Australia could be seeing the start of a new generation whose nest egg comes from stocks, not property.

It’s hard to think of a wealthy person over 40 today who doesn’t own a home, but the perfect storm of high house prices and low interest rates may be sending property deposits into the share market.

The fastest growing demographic of sharemarket investors are now 18-24 year olds, according to an ASX report on who is investing where.

The proportion of people in that age group making their first stockmarket investment has doubled over the last five years.

The next fastest-growing ASX demographic are 25-34 year olds. Share ownership among that group shot up 65 per cent over the same period.

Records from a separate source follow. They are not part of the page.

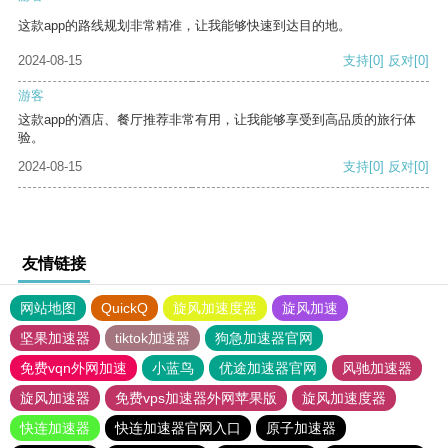
这款app的路线规划非常精准，让我能够快速到达目的地。
2024-08-15
支持
[0]
反对
[0]
游客
这款app的酒店、餐厅推荐非常有用，让我能够享受到高品质的旅行体
验。
2024-08-15
支持
[0]
反对
[0]
友情链接
网站地图
QuickQ
旋风加速度器
旋风加速
坚果加速器
tiktok加速器
狗急加速器官网
免费vqn外网加速
小蓝鸟
优途加速器官网
风驰加速器
旋风加速器
免费vps加速器外网苹果版
旋风加速度器
快连加速器
快连加速器官网入口
原子加速器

The figures dispute demographer Bernard Salt’s claim last year that young people are wasting money on expensive breakfasts instead of saving for a home deposit.

The ASX found fewer than 20 per cent of 18-24 year olds are playing the market to grow a house deposit — suggesting they are in the stock market to stay.

The report comes as a Melbourne University HILDA survey found that home ownership rates for young people are at rock bottom. The rate of home-ownership among 18-39 year olds fell from 36 per cent in 2002 to 25 per cent of all owners in 2014, while mortgage debt for the same age group almost doubled.

It’s a trend that will continue, analysts say.

“I think young people are a bit turned off by property given that affordability has deteriorated so badly, and that maybe a factor driving them elsewhere,” AMP Capital economist Shane Oliver told Stockhead.

“That (property) money must be going somewhere.”

Rockstar tech stocks

It would be hard for young people to ignore the fact that the share prices of Facebook, Google, Apple and co — products they use every day — have been the rockstars of global share markets, Mr Oliver said.

Long-term returns from the ASX and property are around 11 per cent. However Mr Oliver said there’s a risk that property as an asset class — for investors in Sydney and Melbourne — may not be the best option right now given the large amount of housing stock coming on line and regulator determination to cool the market.

“It could be time to avoid (property). Shares will always have their corrections but the sharemarket hasn’t had the same kind of run-up as the property market.”

The average young investor — those 18-24 year olds — are risk-averse, preferring stable returns over exciting tech stocks. As a group they tend not to be more heavily invested in one asset class than older generations, with 44 per cent holding cash, 31 per cent owning shares, 25 per cent having an investment property, and 22 per cent owning on-exchange investments such as derivatives.

The ASX findings do have some oddities though. Young investors are far less likely to use financial advisors, believing them to be expensive — and are more likely to use robo-advisors. Yet they are the least likely to use cheap online brokers and more likely to use full service brokers than older generations.

Sarah Riegelhuth, CEO of Gen Y-focused advisory Wealth Enhancers, says young investors tend to be a bit more hesitant to get started as they don’t have much experience, but are happy to start small and take advice.

“For some Gen Y there is a keen interest in investing in startup companies, and we see a lot of this happening among our wealthier Gen Y members. Property can be less enticing to them, although it’s still a very popular investment class, because shares are so much more accessible and require less initial capital and ongoing commitment.”

‘They ask a lot of questions’

Whether companies are ready for millennials on their share register is another question.

Philip Daffas, CEO and managing director of biotech company ePAT (ASX:EPT) said executives needed to recognise young people as key future investors — and be prepared to answer their detailed questions.

Mr Daffas himself was surprised when two university students walked into his company’s AGM and proceeded to grill the board.

“We had just relocated to Sydney so we didn’t really expect anyone to show up, and anyone who did, we expected to be a more mature, male investor,” he said.

“What was remarkable was the depth and quality of the questions they asked, demonstrating they had a deep understanding of the business and market opportunity.”

Mr Daffas said boards would need to work harder to help young investors understand the realistic term required to see a return and the related risks of the stock, and be well prepared to answer detailed and complex questions that they may not get with more seasoned investors.